The National Business Aviation Association (NBAA) welcomed House subcommittee passage of the Transportation Security Administration (TSA) Administration Authorization Act of 2011, which would allow increased industry input toward airspace governance and other TSA policies impacting companies that rely on business aircraft.
“We commend the House subcommittee leaders for passing this legislation, which gives business aviation a greater voice in the security policies that impact our industry,” said NBAA President and CEO Ed Bolen.
The legislation passed out of the House Homeland Security Subcommittee on Wednesday by a 6–3 vote. If approved by the full House, the Senate and the president, the bill would create an Aviation Security Advisory Committee that would include a subgroup specifically derived from organizations representing general aviation.
Additionally, within a year of enactment, the bill would require the TSA to develop procedures and protocols to permit business aircraft operators access to airspace closed by temporary flight restrictions. Such airspace, usually surrounding a traveling dignitary and major sporting events, has for the past decade since 9/11 been closed to virtually all civilian traffic. The subcommittee’s bill calls for reopening that airspace to general aviation under some circumstances, as long as doing so does not affect security.
The measure also contains an amendment, included by Subcommittee Chairman Mike Rogers (R-8-AL), aimed at bringing consistency to the TSA’s use of “security directives” (SDs). That issue was the subject of a letter sent to Chairman Rogers on September 13 by a coalition of aviation groups including NBAA, the Aircraft Owners and Pilots Association, the Air Transport Association, the Airports Council International, the General Aviation Manufacturers Association and the National Air Transportation Association.
“We support your amendment to the Transportation Security Authorization Act of 2011 on the issuance of security directives,” the letter to Chairman Rogers states. “While we agree that TSA needs the ability to issue security directives (SDs), we believe that regulatory option should be strictly reserved for situations involving an immediate threat, as is stipulated in the Aviation and Transportation Security Act (ATSA) and in current TSA security regulations. We do not believe that Congress intended to provide TSA such latitude that it could issue SDs absent an identified threat.”
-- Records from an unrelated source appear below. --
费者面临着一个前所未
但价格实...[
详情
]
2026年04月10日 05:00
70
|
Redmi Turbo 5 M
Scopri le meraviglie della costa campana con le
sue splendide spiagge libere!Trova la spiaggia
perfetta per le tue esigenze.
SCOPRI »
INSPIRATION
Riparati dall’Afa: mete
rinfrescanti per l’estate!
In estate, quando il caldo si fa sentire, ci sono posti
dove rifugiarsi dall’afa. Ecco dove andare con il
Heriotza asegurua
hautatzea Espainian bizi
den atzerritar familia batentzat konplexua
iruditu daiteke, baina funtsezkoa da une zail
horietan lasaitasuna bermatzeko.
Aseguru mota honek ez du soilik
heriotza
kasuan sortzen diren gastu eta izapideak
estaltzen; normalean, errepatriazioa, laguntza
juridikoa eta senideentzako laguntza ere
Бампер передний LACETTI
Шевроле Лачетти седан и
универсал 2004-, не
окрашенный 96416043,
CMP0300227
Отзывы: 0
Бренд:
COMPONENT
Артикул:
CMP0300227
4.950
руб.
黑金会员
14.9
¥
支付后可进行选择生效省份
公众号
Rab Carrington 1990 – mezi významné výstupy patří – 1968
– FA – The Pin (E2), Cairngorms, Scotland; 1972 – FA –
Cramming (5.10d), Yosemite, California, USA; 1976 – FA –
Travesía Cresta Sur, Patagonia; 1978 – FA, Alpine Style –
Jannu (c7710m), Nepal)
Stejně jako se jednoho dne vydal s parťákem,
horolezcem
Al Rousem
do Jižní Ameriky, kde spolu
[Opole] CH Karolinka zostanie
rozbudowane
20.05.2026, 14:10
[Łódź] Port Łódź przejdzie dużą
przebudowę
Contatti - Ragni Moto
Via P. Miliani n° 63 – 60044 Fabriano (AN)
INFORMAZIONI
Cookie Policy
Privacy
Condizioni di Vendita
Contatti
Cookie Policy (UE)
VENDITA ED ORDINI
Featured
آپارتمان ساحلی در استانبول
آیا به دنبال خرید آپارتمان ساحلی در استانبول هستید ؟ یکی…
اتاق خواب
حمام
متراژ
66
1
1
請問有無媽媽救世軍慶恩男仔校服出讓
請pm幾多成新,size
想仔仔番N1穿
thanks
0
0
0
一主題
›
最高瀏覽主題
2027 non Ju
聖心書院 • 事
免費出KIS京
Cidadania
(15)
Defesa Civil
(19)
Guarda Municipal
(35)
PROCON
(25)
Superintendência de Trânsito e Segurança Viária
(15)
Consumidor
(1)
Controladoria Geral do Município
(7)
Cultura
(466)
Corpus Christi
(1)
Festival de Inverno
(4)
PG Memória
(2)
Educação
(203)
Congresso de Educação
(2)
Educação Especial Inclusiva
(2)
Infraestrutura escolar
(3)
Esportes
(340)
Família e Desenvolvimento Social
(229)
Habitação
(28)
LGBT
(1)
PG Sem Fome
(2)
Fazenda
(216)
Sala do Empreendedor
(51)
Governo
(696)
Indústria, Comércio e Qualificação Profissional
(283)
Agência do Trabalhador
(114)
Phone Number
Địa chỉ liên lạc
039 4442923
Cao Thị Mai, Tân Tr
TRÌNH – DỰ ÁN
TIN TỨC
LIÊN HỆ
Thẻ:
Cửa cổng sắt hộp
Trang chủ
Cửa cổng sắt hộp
“Security has always been a top priority for business aviation, and in the years since 9/11, the industry and government have collaborated on a host of measures to further protect against security vulnerabilities without jeopardizing mobility and flexibility,” Bolen said. “The measure passed by the House Subcommittee supports this effective approach to security policy, and we look forward to supporting its full passage by Congress.”